Dataset excerpts

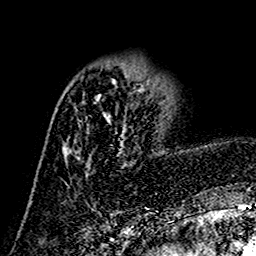
Breast MRI (dynamic contrast-enhanced), one axial slice. Slice 48 of 160 in the series (ordered by position). Cropped to one breast. Dynamic contrast-enhanced series, time point 2 of 7 at this slice position (early post-contrast). 1.5 T. TE 2.7 ms, TR 5.4 ms. 1 mm slice thickness. 256 × 256 image matrix. Female patient.
Outlined on this slice (semi-automatically segmented with operator editing):
- enhancing-tissue mask used for the functional tumour volume (all voxels passing the contrast-enhancement thresholds inside the analysis volume; usually the tumour): bounding box <64,73,145,175> (left, top, right, bottom; pixels)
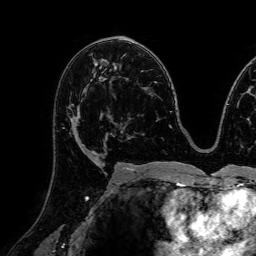
Breast MRI (dynamic contrast-enhanced), one axial slice. Position 43 of 72 along the scan axis. Cropped to one breast. Dynamic contrast-enhanced series, time point 2 of 7 at this slice position (early post-contrast). 1.5 T. TE 2.6 ms, TR 5.2 ms. 2.5 mm slice thickness. 256 × 256 image matrix, field of view 230 × 230 mm. Female patient.
Outlined on this slice (semi-automatically segmented with operator editing):
- enhancing-tissue mask used for the functional tumour volume (all voxels passing the contrast-enhancement thresholds inside the analysis volume; usually the tumour): bounding box [x1, y1, x2, y2] px = [63, 78, 108, 156]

Work instructions
Could you transcribe all of the data exactly, keeping every picture out of the copy?

Response below
Breast MRI (dynamic contrast-enhanced), one axial slice. Slice 48 of 160 in the series (ordered by position). Cropped to one breast. Dynamic contrast-enhanced series, time point 2 of 7 at this slice position (early post-contrast). 1.5 T. TE 2.7 ms, TR 5.4 ms. 1 mm slice thickness. 256 × 256 image matrix. Female patient.
Outlined on this slice (semi-automatically segmented with operator editing):
- enhancing-tissue mask used for the functional tumour volume (all voxels passing the contrast-enhancement thresholds inside the analysis volume; usually the tumour): bounding box <64,73,145,175> (left, top, right, bottom; pixels)
Breast MRI (dynamic contrast-enhanced), one axial slice. Position 43 of 72 along the scan axis. Cropped to one breast. Dynamic contrast-enhanced series, time point 2 of 7 at this slice position (early post-contrast). 1.5 T. TE 2.6 ms, TR 5.2 ms. 2.5 mm slice thickness. 256 × 256 image matrix, field of view 230 × 230 mm. Female patient.
Outlined on this slice (semi-automatically segmented with operator editing):
- enhancing-tissue mask used for the functional tumour volume (all voxels passing the contrast-enhancement thresholds inside the analysis volume; usually the tumour): bounding box [x1, y1, x2, y2] px = [63, 78, 108, 156]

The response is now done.